___ Source document ___

# JJ's Finishing Sauce...Awesome!!!



## chef jimmyj

In the last couple of weeks I have made Pit Chicken twice per my families request. It occured to me the the Basting sauce, which is primarily Vinegar, would make a great Finishing Sauce for Pulled Pork... I modified the the recipe by removing the oil, there is enough fat in PP, and the Egg Yolks, no need to emulsify. It worked out great! I have used SoFlaQers sauce and thought it was good but this went beyond with more Flavor from the additional spices and the Worcestershire Sauce. I thing you SFQ fans will enjoy this one. I made Pulled Pork to day and used it...Sorry there is no Qview, my kids had the Cameras out at the picnics they are at, but you all know I don't post without Testing a recipe to get it right. Here it is...Enjoy...JJ

JJ's Finishing Sauce

2C Apple Cider Vinegar

2T Worcestershire Sauce or more to taste

1/4C Brown Sugar

1T Smoked Paprika

2 tsp Granulated Garlic

2 tsp Granulated Onion

2 tsp Fine Grind Black Pepper

1 tsp Celery Salt

1 tsp Cayenne Pepper or Chipotle powder. Add more if you like Heat.

1/2 tsp Grnd Allspice

Combine all and whisk well. Let rest, at room temp, 30 minutes for the flavors to meld together.

Makes 2 1/4 Cup. This is enough for an 8-9 Lb Butt with approx half mixed in and half served at the table.


----------



## jrod62

Just in time 
	

	
	
		
		



		
			






got two butts on right now at 178 (IT)

add this to evernotes file and will use this on them !!!!

will let you know how it turns out

thanks for all the great Recipes that you have shared on SMF.


----------



## smokinhusker

Thanks Chef Jimmy! I've copied it down and will have to try it in the not too distant future. 

I will say the Au Jus for Brisket is fantastic and I'm going to modify it for a butt I'm going to smoke. Boyfriend loved the Au Jus so much

he wanted to know if I could adapt it to the butt. 

I'll definitely get it posted and the modifications/results!


----------



## s2k9k

Yes Thank You Jimmy! I did your sweet rib foiling juice today and my Dad and Sis Loved it!!! Every recipe of yours I have tried has been Great! Next PP I do I will defiantly been using this, Thanks!


----------



## ybfm

Thanks Jimmy!  Yes, I made SoFlaQuer's sauce, for the first time, yesterday and it is fantastic!  I'll be trying yours with the next butt I smoke.

Rich


----------



## werdwolf

copied and on the to do list, thanks


----------



## chef jimmyj

Thanks everyone...I'm real happy with this recipe. I used it in the PP then some KC style Sauce on top. The sweet and sour played off perfectly with the richness of the pork...JJ


----------



## chef jimmyj

Had some more of this Pulled Pork last night. I think it got better after resting a couple of days. Yum!...JJ


----------



## africanmeat

Wow i almost mist it ,thanks it looks great,i will give it a try on ribs.

___ Dataset excerpts ___

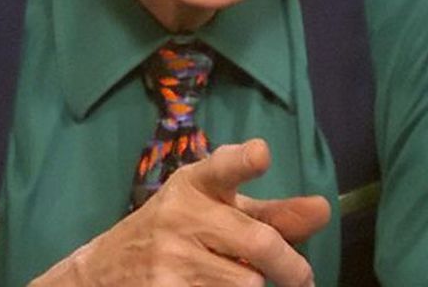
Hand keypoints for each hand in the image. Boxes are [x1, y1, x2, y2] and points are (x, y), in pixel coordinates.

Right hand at [33, 138, 329, 286]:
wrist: (103, 271)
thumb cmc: (176, 232)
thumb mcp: (214, 210)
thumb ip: (269, 212)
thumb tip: (323, 210)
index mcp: (194, 184)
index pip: (220, 167)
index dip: (242, 161)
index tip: (261, 154)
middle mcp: (180, 215)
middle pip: (258, 241)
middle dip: (292, 266)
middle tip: (302, 280)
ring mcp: (170, 259)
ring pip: (246, 283)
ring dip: (252, 286)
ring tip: (237, 279)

___

Tasks:
• A. Write out the part of the finishing sauce thread from "add this to" through "too distant future.".
• B. Name each distinct username that posts in the finishing sauce thread.

Answer set:
• A.
add this to evernotes file and will use this on them !!!!

will let you know how it turns out

thanks for all the great Recipes that you have shared on SMF.


----------



## smokinhusker

Thanks Chef Jimmy! I've copied it down and will have to try it in the not too distant future.

• B.
chef jimmyj
jrod62
smokinhusker
s2k9k
ybfm
werdwolf
africanmeat